**Problems to work on**
- a) From the HTCondorCE setup page, list every package named in the yum install commands.
- b) Does the HTCondorCE setup page support each statement below? Answer yes or no for each, and quote the deciding words.
(i) Creating the users can take over an hour when no accounts exist yet.
(ii) The host key file is readable by all users.
(iii) The /etc/grid-security/vomsdir directory has to be set up by hand.
- c) Carry on the HTCondorCE setup page from its final line.

**Document text**

HTCondorCE

Setting up a HTCondorCE 'from scratch' at UKI-LT2-IC-HEP

1. Preliminaries

Start with a node configured and an existing schedd: # condor_q ... -- Schedd: mynewce.grid.hep.ph.ic.ac.uk : <146.179.232.123:5678> @ 01/01/70 00:11:22 OWNER BATCH_NAME SUBMITTED DONE RUN IDLE HOLD TOTAL JOB_IDS ...
Create the users (this file is in puppet, you may want to run it in screen as it takes an hour plus if no accounts already exist):
# /root/ceusers.py

2. Basic grid stuff

Ensure the node has hostcert/key with the correct permissions:
# ls -l /etc/grid-security/host* > -rw-r--r--. 1 root root 1631 Feb 17 13:33 /etc/grid-security/hostcert.pem > -rw-------. 1 root root 1675 Feb 17 13:33 /etc/grid-security/hostkey.pem
We need the UMD release for the APEL packages, this will also pull in EGI-trustanchors.
yum install yum-priorities yum install http://repository.egi.eu/sw/production/umd/4/centos7/x86_64/updates/umd-release-4.1.3-1.el7.centos.noarch.rpm yum install ca-policy-egi-core fetch-crl systemctl enable fetch-crl-cron; systemctl start fetch-crl-cron fetch-crl -v
Note: /etc/grid-security/vomsdir is setup by puppet.

**Extracted data**
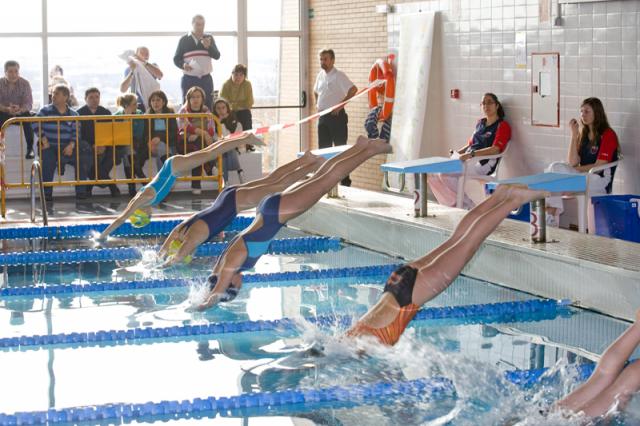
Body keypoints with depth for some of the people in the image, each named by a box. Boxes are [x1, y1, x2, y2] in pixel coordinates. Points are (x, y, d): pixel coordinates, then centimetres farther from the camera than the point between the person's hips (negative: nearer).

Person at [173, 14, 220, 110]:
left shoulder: (209, 38, 9)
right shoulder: (184, 40, 4)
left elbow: (217, 56, 0)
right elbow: (176, 59, 6)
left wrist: (208, 46, -19)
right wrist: (183, 65, -16)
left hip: (206, 79, 2)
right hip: (189, 79, -1)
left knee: (208, 108, 1)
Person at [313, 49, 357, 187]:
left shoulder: (338, 75, -12)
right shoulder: (320, 75, 12)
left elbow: (353, 89, -24)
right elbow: (316, 91, 30)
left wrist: (340, 104, -21)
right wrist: (318, 103, 14)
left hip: (336, 116, -8)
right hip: (323, 117, 8)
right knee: (323, 149, 9)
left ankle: (345, 181, 0)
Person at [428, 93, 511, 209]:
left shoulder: (502, 125, -1)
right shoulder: (480, 123, 23)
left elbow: (496, 149, -15)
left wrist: (471, 154, -25)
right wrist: (457, 152, 8)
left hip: (483, 163, -8)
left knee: (446, 174, -29)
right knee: (433, 174, -13)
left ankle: (467, 205, -17)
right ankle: (456, 204, -9)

**Your written answers**
- a)
- yum-priorities
- umd-release-4.1.3-1.el7.centos.noarch.rpm
- ca-policy-egi-core
- fetch-crl

- b)
(i) Yes: "it takes an hour plus if no accounts already exist"
(ii) No: "-rw-------. 1 root root 1675 Feb 17 13:33 /etc/grid-security/hostkey.pem"
(iii) No: "/etc/grid-security/vomsdir is setup by puppet."

- c)
Stop the condor warfare in its tracks: The UMD repo contains a lot of condor stuff too, we should try to avoid that breaking the base batch system in the future:
# echo 'exclude=*condor*' >> /etc/yum.repos.d/UMD-4-updates.repo # echo 'exclude=*condor*' >> /etc/yum.repos.d/UMD-4-base.repo

3. Install the HTCondorCE

Most things should be available in the "htcondor-stable" repo.
yum install htcondor-ce htcondor-ce-apel htcondor-ce-bdii htcondor-ce-condor
Re-load the main condor configuration after the install to update the parameters in the local schedd;
condor_reconfig

4. Quarantine the spool directory


    # cd /var/lib/condor-ce 

    # mv spool spool.old 

    # mkdir spool 

    # lvcreate -L 20g -n spoolvol ceprod01vg (adjust ce-name as appropriate) 

    # mkfs.ext4 /dev/mapper/ceprod01vg-spoolvol 

    # tune2fs -c 0 -i 0 /dev/mapper/ceprod01vg-spoolvol 

    # Add mapping to fstab: 

    /dev/mapper/ceprod01vg-spoolvol /var/lib/condor-ce/spool ext4    defaults        1 2 

    # mount -a 

    # chown condor:condor spool

only needed if condor has been started previously


    # mv spool.old/* spool/ 

    # mv spool.old/.schedd_* spool/

otherwise continue here:


    # rmdir spool.old 

    # restorecon -r spool

5. Authentication and user mapping

First install all the necessary packages. We are implementing LCMAPS with a gridmapdir (just like on the CREAMCEs).


      yum install lcmaps lcas-lcmaps-gt4-interface lcmaps-plugins-basic lcmaps-plugins-voms 

      yum install lcas lcas-plugins-basic lcas-plugins-voms 

      yum install fetch-ban (from our local repo, to retrieve the list of banned users)

The host
The HTCondorCE used in the example is called ceprod01.grid.hep.ph.ic.ac.uk and has a matching DN.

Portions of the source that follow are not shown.